■ Records from a data collection:
--*--

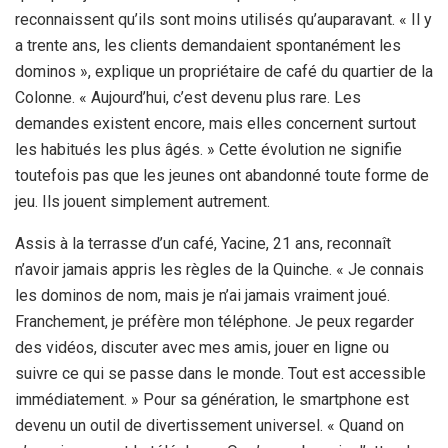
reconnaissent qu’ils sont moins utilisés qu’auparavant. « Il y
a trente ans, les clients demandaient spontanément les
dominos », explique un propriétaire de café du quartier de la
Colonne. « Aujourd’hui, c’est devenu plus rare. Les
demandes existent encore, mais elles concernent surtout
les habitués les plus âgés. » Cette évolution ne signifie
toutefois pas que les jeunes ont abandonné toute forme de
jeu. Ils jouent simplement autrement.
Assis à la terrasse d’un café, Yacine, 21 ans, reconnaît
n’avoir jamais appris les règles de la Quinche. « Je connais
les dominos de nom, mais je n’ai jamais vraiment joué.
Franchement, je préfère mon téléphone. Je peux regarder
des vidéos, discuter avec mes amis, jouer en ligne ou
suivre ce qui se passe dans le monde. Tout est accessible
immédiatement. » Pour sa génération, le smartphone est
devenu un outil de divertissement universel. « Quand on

--*--

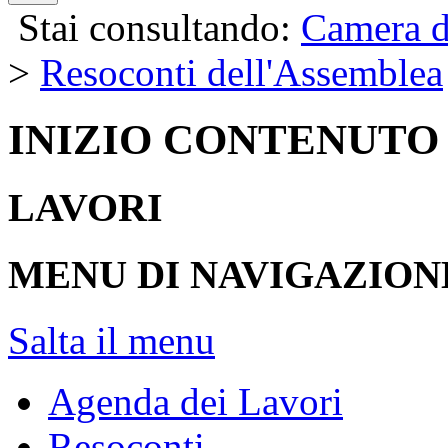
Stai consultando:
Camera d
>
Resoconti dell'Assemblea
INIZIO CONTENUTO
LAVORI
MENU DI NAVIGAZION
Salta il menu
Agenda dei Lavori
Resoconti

--*--

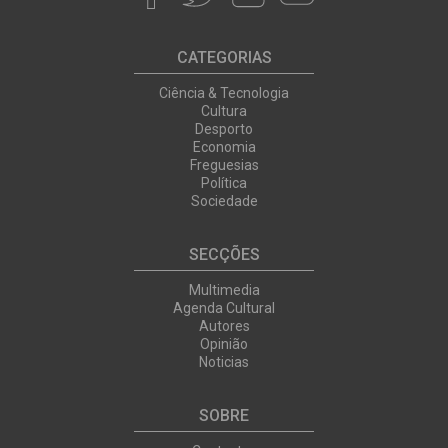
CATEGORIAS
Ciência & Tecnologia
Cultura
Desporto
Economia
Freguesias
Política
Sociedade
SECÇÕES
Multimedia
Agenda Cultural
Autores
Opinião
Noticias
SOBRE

--*--

■ WHAT IS NEEDED: Lay out the rows starting with the line containing "reconnaissent qu’ils sont" and continuing through the line containing "devenu un outil" as a Markdown table with the columns Row and Line. Number each line in Row and leave out any blank lines.

■ TASK RESULT:
| Row | Line |
|---|---|
| 1 | reconnaissent qu’ils sont moins utilisés qu’auparavant. « Il y |
| 2 | a trente ans, les clients demandaient spontanément les |
| 3 | dominos », explique un propriétaire de café du quartier de la |
| 4 | Colonne. « Aujourd’hui, c’est devenu plus rare. Les |
| 5 | demandes existent encore, mais elles concernent surtout |
| 6 | les habitués les plus âgés. » Cette évolution ne signifie |
| 7 | toutefois pas que les jeunes ont abandonné toute forme de |
| 8 | jeu. Ils jouent simplement autrement. |
| 9 | Assis à la terrasse d’un café, Yacine, 21 ans, reconnaît |
| 10 | n’avoir jamais appris les règles de la Quinche. « Je connais |
| 11 | les dominos de nom, mais je n’ai jamais vraiment joué. |
| 12 | Franchement, je préfère mon téléphone. Je peux regarder |
| 13 | des vidéos, discuter avec mes amis, jouer en ligne ou |
| 14 | suivre ce qui se passe dans le monde. Tout est accessible |
| 15 | immédiatement. » Pour sa génération, le smartphone est |
| 16 | devenu un outil de divertissement universel. « Quand on |